**TASK ITEM:**
Output exactly the lines from the line that has "Figure 1: Resonance" through the last line of the data below, with no pictures.

**COLLECTED DATA:**
★ ★ ★ ★ ★ ★ ★

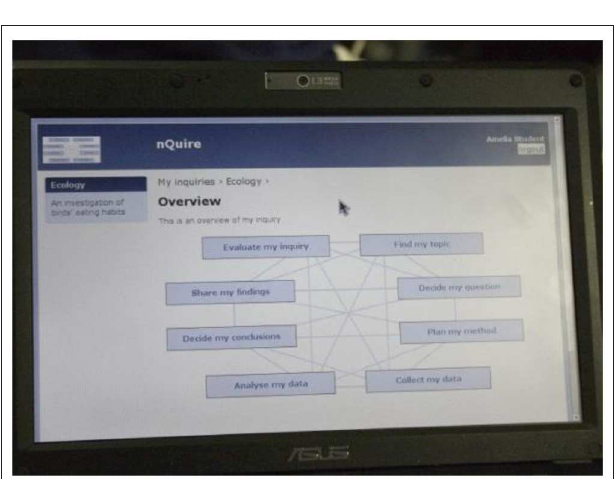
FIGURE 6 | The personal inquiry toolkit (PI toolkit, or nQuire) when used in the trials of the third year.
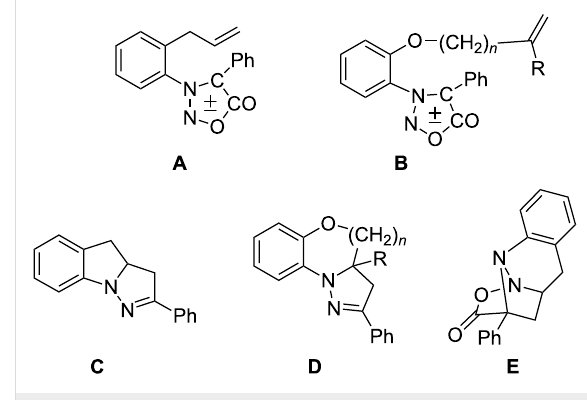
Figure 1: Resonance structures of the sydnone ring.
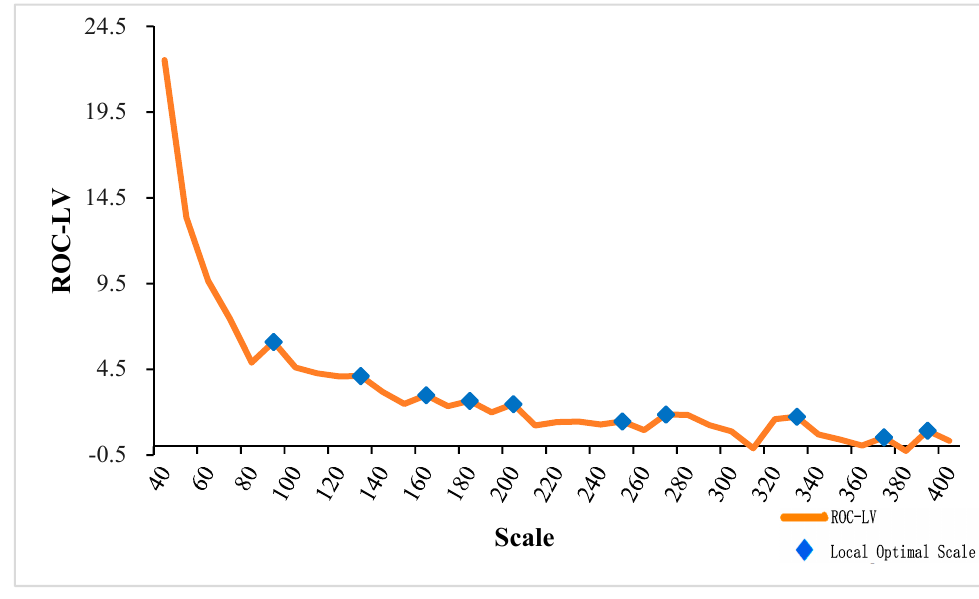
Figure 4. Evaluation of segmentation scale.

★ ★ ★ ★ ★ ★ ★

**ANSWER SECTION:**
Figure 1: Resonance structures of the sydnone ring.
Figure 4. Evaluation of segmentation scale.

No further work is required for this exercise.